Dr. Strangelove or: How I Learned to Stop Worrying and Love the Bomb

Dr. Strangelove or: How I Learned to Stop Worrying and Love the Bomb ★★★

The inevitable has occurred: I've watched a hugely popular and acclaimed film and come away scratching my head, wondering what on earth is so special about it. But don't revoke my Letterboxd membership just yet: do me the favor of hearing me out first.

Dr Strangelove is obviously a sacred cow in film circles, and I can see why. It's often hilarious, sometimes visually striking, and full of excellent performances and dialogue. It's a funny film about a thoroughly unfunny situation. It's a perfect satire, really. But it left me completely cold.

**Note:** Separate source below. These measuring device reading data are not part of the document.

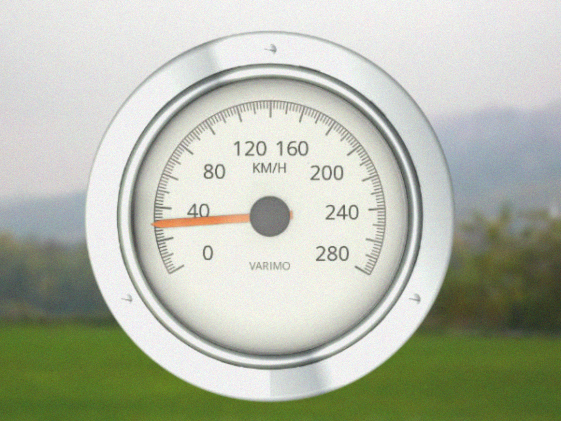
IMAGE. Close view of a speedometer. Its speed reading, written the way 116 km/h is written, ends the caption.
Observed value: 30 km/h
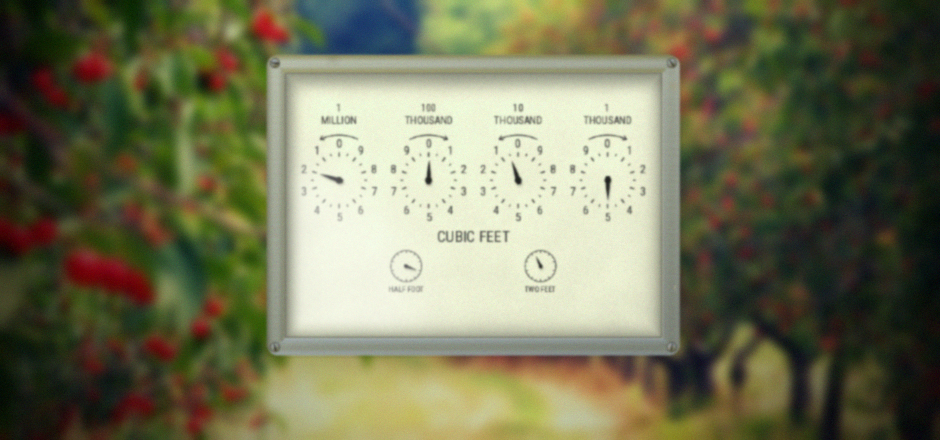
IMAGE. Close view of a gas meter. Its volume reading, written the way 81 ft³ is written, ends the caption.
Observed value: 200500 ft³
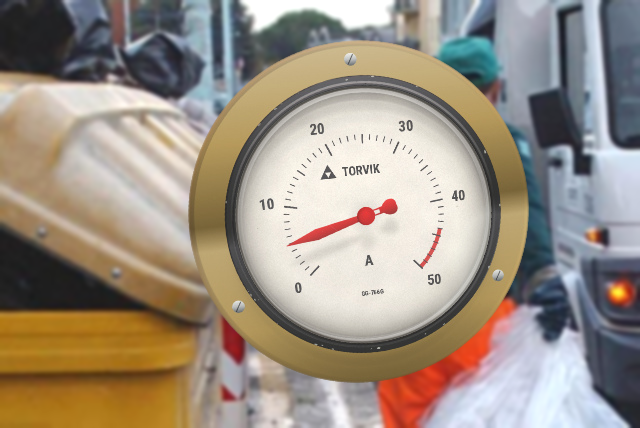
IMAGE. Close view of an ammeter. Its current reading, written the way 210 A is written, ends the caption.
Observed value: 5 A
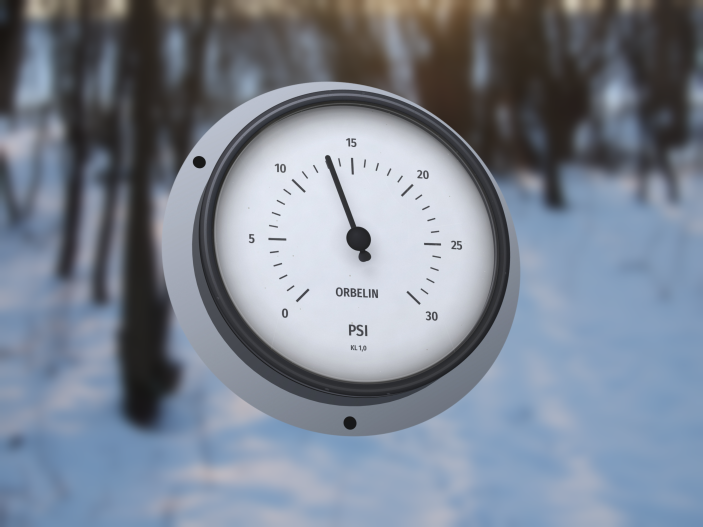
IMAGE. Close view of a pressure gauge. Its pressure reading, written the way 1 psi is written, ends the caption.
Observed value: 13 psi
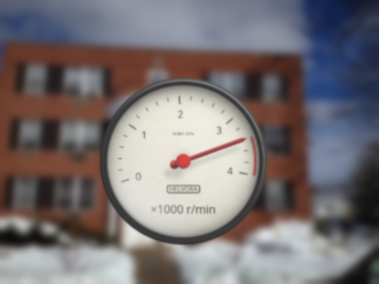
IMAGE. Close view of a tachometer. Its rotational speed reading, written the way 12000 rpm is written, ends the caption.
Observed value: 3400 rpm
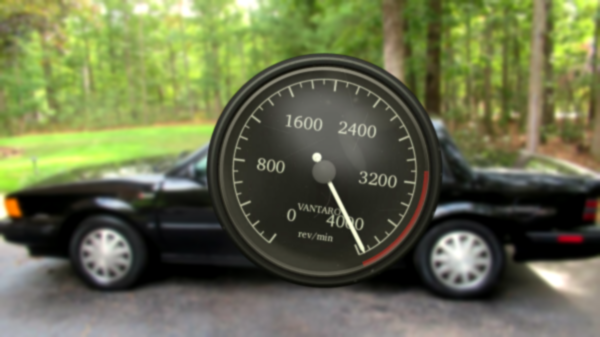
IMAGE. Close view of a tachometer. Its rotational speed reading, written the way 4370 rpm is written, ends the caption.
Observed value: 3950 rpm
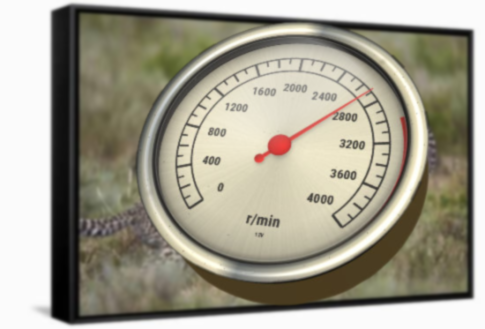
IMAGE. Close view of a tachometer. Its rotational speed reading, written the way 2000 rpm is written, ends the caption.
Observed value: 2700 rpm
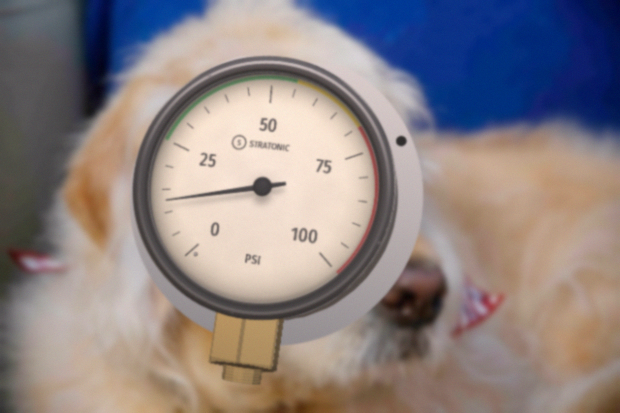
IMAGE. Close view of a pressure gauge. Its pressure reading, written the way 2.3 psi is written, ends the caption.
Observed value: 12.5 psi
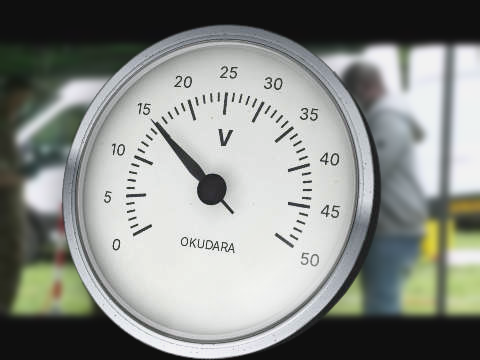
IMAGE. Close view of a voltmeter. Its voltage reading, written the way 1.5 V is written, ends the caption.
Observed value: 15 V
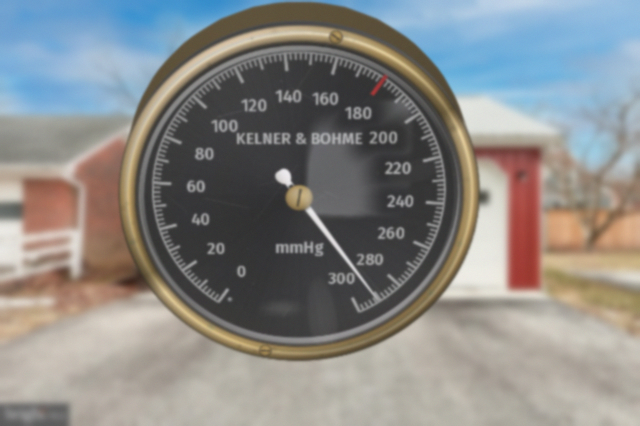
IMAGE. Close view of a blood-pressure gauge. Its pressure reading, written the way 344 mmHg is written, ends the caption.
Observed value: 290 mmHg
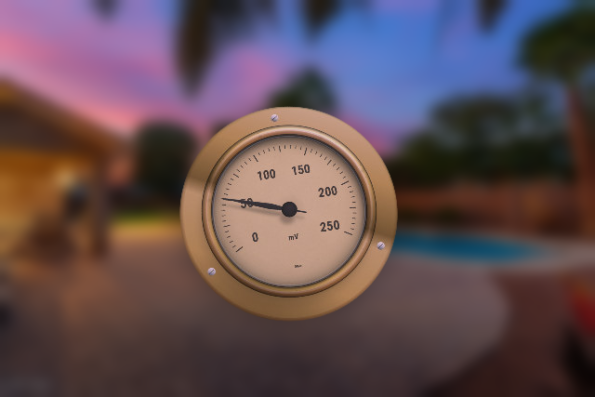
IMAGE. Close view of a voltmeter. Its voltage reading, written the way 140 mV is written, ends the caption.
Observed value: 50 mV
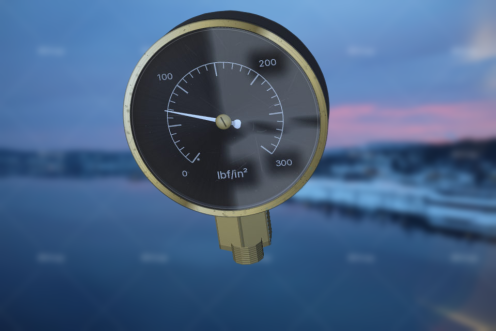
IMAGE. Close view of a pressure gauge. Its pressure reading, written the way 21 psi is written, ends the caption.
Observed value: 70 psi
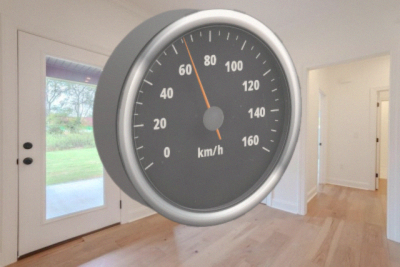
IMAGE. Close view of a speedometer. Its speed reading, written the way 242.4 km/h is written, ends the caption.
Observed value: 65 km/h
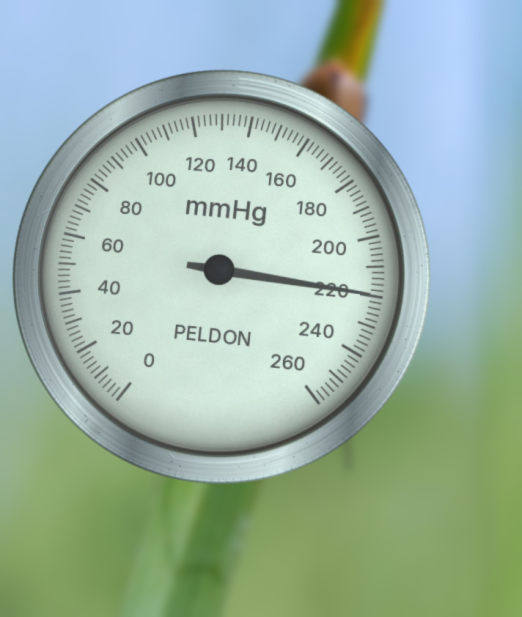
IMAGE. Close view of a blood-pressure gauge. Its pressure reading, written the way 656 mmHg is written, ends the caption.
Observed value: 220 mmHg
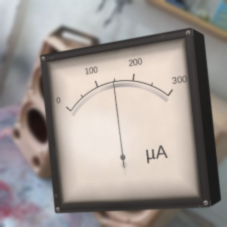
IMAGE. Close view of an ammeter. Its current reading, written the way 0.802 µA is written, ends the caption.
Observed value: 150 µA
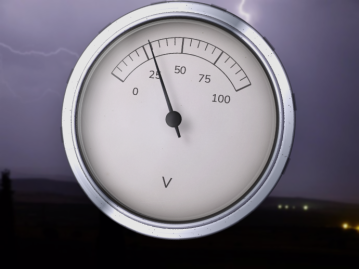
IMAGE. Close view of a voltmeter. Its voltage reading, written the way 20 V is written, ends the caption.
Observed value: 30 V
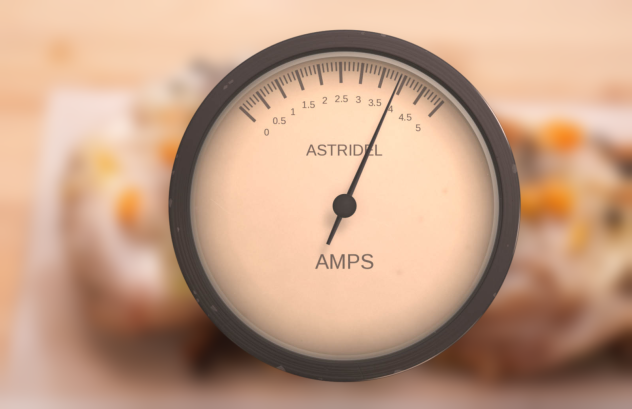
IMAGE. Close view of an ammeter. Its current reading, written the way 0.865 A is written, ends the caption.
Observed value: 3.9 A
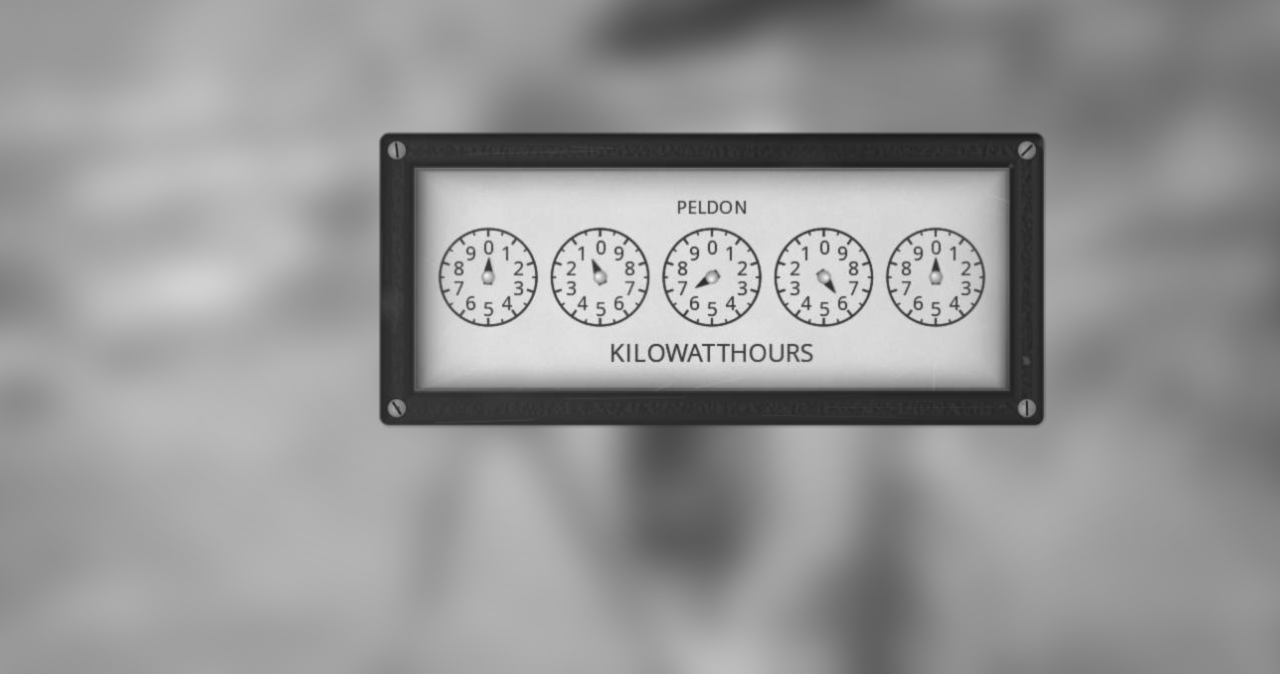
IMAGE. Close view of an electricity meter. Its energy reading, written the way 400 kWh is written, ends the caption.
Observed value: 660 kWh
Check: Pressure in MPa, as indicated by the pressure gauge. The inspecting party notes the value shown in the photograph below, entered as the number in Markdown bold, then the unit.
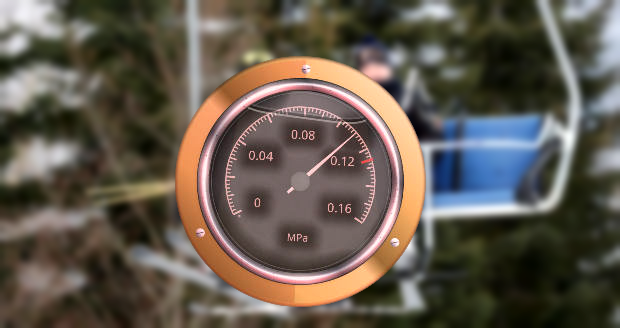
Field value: **0.11** MPa
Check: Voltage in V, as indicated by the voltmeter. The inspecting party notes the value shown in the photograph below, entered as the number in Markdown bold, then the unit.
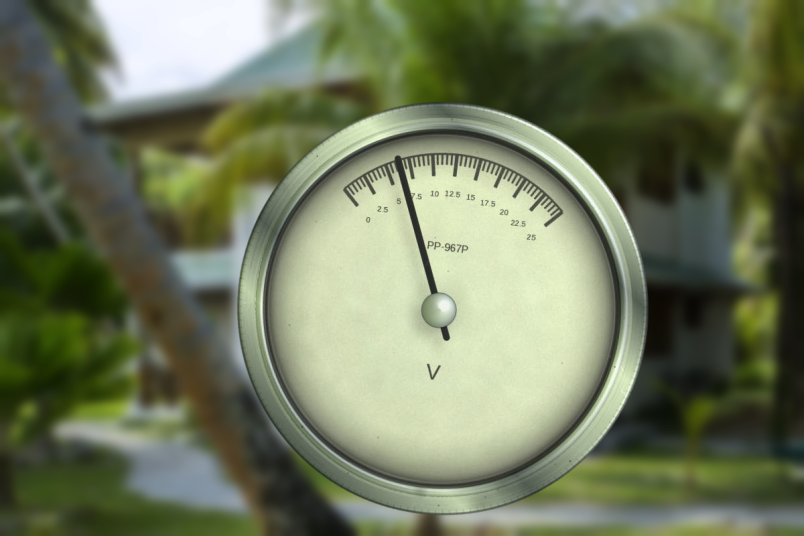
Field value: **6.5** V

Perhaps that's because I'm eighteen and therefore my memory (or even my parents' memories) doesn't extend back to a time when nuclear annihilation seemed almost imminent, and my knowledge of the Cold War is limited to what I learned in my high school history class. I know the facts; I don't know the emotions. But that can't be it. People close to my age (and younger than me, if this website is any indication) love Dr Strangelove.

And I'm no prude, either; I laughed out loud at the sexual references, and especially at the blatant imagery of Major Kong diving into Russia with an enormous missile between his legs. I found the phallic symbols and the suggestive dialogue and images to be the funniest parts of Dr Strangelove, and I also laughed at the various other kinds of humor in the film, especially during the war room scenes ("You can't fight in here! This is the war room").

I get the film. I know that it's a social satire, one that makes fun of just about everybody but gets the point across nevertheless: nuclear war helps nobody. It's a perfect way of making a point so simple that it eludes just about everybody involved. Kubrick essentially likened the nuclear arms race to a bunch of important men comparing, ah, missile sizes. That's a brilliant metaphor, goddammit, and obviously hit its mark when the film was released. It still does.

I knew in my mind that Dr Strangelove was excellent, but I found myself unmoved nevertheless. And that begs a different question: is a film only good if it moves you emotionally, or am I supposed to give five stars and unequivocal praise to Dr Strangelove simply because I'm fully aware of the fact that it's a great film?

I don't know. Films are a lot more complicated than the ratings we ascribe to them, and my three-star rating only hints at my overall enjoyment (or lack thereof) of the film, rather than its quality.

I'll watch Dr Strangelove several more times in the future, and perhaps one day everything will click together and the film will engage me on a mental and emotional level. Until then, I'm afraid I'll have to look the fool when I confess that I was completely unmoved Dr Strangelove, and found it to be quite an ordinary film experience despite its extraordinary grasp of the issues it explores.